Folklore Historia tocuyana📍 El Tocuyo2 min de lectura
Nota: Esta es una historia de tradición oral o de ficción ambientada en El Tocuyo y el Municipio Morán. Mezcla folklore venezolano y elementos inventados. No es un texto histórico.

El Aparecido del Cementerio Inglés

Pocos saben que en El Tocuyo, en el siglo XIX, vivieron comerciantes ingleses. Llegaron por el negocio del café y del cacao, montaron casas con techo a dos aguas, se casaron con tocuyanas, y muchos murieron acá. Como no eran católicos, no podían enterrarse en el cementerio principal. Así que la comunidad inglesa compró un pedazo de tierra apartado y montó un pequeño cementerio protestante, con cruces de hierro forjado en lugar de cruces de cantería.

Ese cementerio ya casi no existe. Las casas crecieron alrededor, el terreno se vendió, las lápidas se rompieron. Solo queda una pared baja con musgo.

Pero de ahí sale el Aparecido.

Es un caballero rubio, alto, vestido a la moda del 1880: traje cruzado oscuro, sombrero de copa baja, polainas grises. Habla español con acento extranjero.

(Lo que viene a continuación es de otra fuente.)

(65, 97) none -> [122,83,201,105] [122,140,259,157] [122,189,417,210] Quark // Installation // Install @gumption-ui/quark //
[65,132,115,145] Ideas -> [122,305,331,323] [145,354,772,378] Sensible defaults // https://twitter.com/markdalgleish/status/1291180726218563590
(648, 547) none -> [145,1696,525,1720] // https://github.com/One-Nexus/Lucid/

Aparece sobre todo en las tardes, justo cuando se va el sol.

Excuse me, señor —le dice al primer transeúnte—. ¿Puede usted decirme cómo llegar a la hacienda La Esperanza, propiedad del señor Henderson?

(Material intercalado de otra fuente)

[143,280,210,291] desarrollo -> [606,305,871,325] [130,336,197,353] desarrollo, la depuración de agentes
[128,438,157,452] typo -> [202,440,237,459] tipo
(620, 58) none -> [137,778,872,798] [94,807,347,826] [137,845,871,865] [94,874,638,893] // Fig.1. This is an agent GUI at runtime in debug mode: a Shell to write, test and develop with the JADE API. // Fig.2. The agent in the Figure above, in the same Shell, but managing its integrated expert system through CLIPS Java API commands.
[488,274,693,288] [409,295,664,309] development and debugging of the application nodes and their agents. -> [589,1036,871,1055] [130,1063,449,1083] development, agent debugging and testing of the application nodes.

Lo malo es que la hacienda La Esperanza no existe desde hace cien años. Y el señor Henderson murió antes que se construyera la nueva iglesia.

Los tocuyanos que se topan con el Aparecido al principio no saben. Le contestan amablemente, intentan ayudarlo. Le dicen el nombre de calles modernas. El caballero pone cara de no entender, hace una pequeña reverencia con el sombrero, y desaparece.

Solo entonces el tocuyano se da cuenta de que el caballero caminaba sin tocar el piso. Y de que, mirando atrás, ya no había nadie.

Cuentan los viejos que el Aparecido es el alma de un comerciante inglés que murió de fiebre tropical en El Tocuyo en 1882. Iba camino a su hacienda a casarse con una muchacha tocuyana, pero se enfermó en la posada de la calle Real y murió antes de poder verla. Lo enterraron rápido en el cementerio inglés, sin demasiada gente, sin demasiado luto.

La muchacha tocuyana se casó después con otro y vivió hasta vieja.

Pero el alma del inglés se quedó buscando la hacienda donde lo esperaba el amor que no llegó a vivir.

Algunos tocuyanos de hoy, cuando ven al caballero, ya saben qué hacer. Le contestan suavemente:

—Señor, la hacienda La Esperanza ya no existe. La señorita Catalina lo esperó mucho. Pero ya descansó en paz.

El caballero se queda un instante callado. A veces sonríe. Hace su reverencia. Y desaparece.

Dicen que cada vez que un tocuyano lo trata así, el Aparecido se aleja un poco más del cementerio. Que algún día, cuando le hayan repetido bastantes veces que su amor descansó en paz, él también descansará. Y ya no saldrá más.

Pero todavía lo hacen falta varias generaciones.